Sunday, 27 March 2016

Token of Affection


I went to the Foundling Museum yesterday. It's the place where the orphans, the abandoned children were taken.  When mothers took their illegitimate babies to be cared for, they were asked to leave a token to identify the child in case their circumstances changed and they were able to reclaim them later.  They left coins and keys, hairpins and pebbles. When they had nothing to leave as a token, they snipped a piece of fabric from their skirt or from the baby's robe. So many babies were taken here that the Museum's squares of everyday dress material now comprise the largest collection of 18th century fabrics in the world. 

The displays of these small, poor items are heart-wrenching. So little, yet covering every meaning of their word. 
Noun: a thing serving as a visible or tangible representation of a fact, quality or feeling.
Noun: a voucher that can be exchanged for goods or services. 
Adj:  done as a symbolic gesture.

A token is an item that stands for something else. Once you know what it stands for, the item can be anything at all. In this way, shells or small discs of metal become a currency, a slip of paper can be exchanged in store for a gift, a small white stone is a declaration of love. 

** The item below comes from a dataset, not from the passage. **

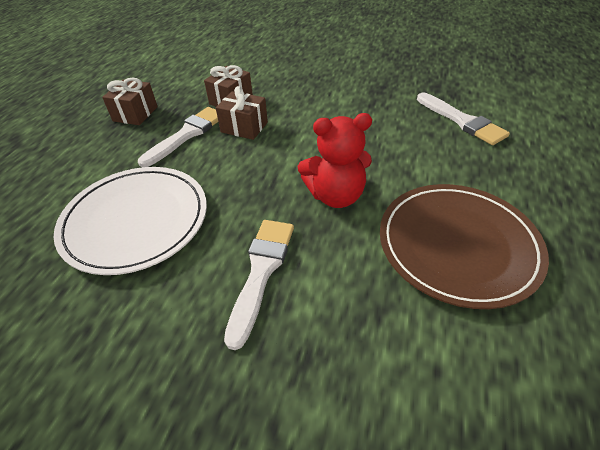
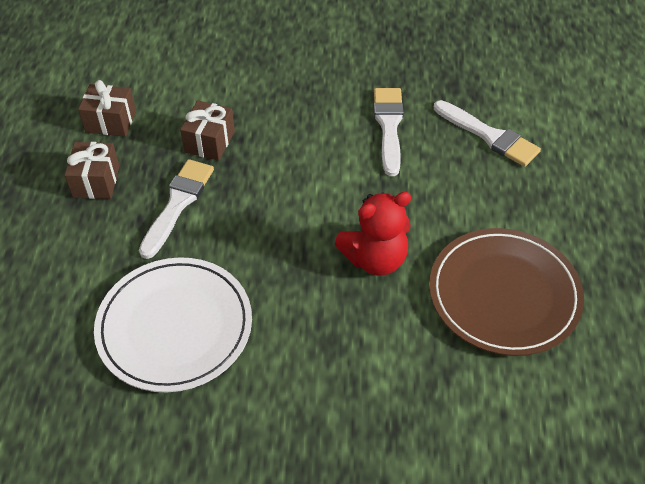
camera: 15 degrees left, 5 degrees up
brown gift [216,86,268,140] -> brown gift moved to [78,80,136,137]
white brush [224,220,294,350] -> white brush moved to [374,88,404,176]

We all wind up as orphans sooner or later - this is the way of the world. We are of an age now where, one by one of us, we are losing then burying our parents. As adults, as parents ourselves, we are wise enough and weary enough to know how this is done.  The phone calls, the paperwork, the practical tasks, the triage of items that made up a life. The tokens we choose to keep are not the important things, the valuable things. They are chosen not for merit but for meaning - a meaning that we have created for ourselves. 

And although we are wise enough, and weary enough, and old enough and adult enough now to haul ourselves through this time - we are still children, their children. Whether they leave us at 5 months or 5 years old or 50, no one is quite ready to be an orphan, to hold that token and know it can't swap back for the person who is gone. 



Tuesday, 15 March 2016

All There Is


Sometimes small things happen, and they get blown up out of all proportion. And sometimes big things happen - but they feel really underwhelming.  Big news comes, and all you can think is - "is that it?"  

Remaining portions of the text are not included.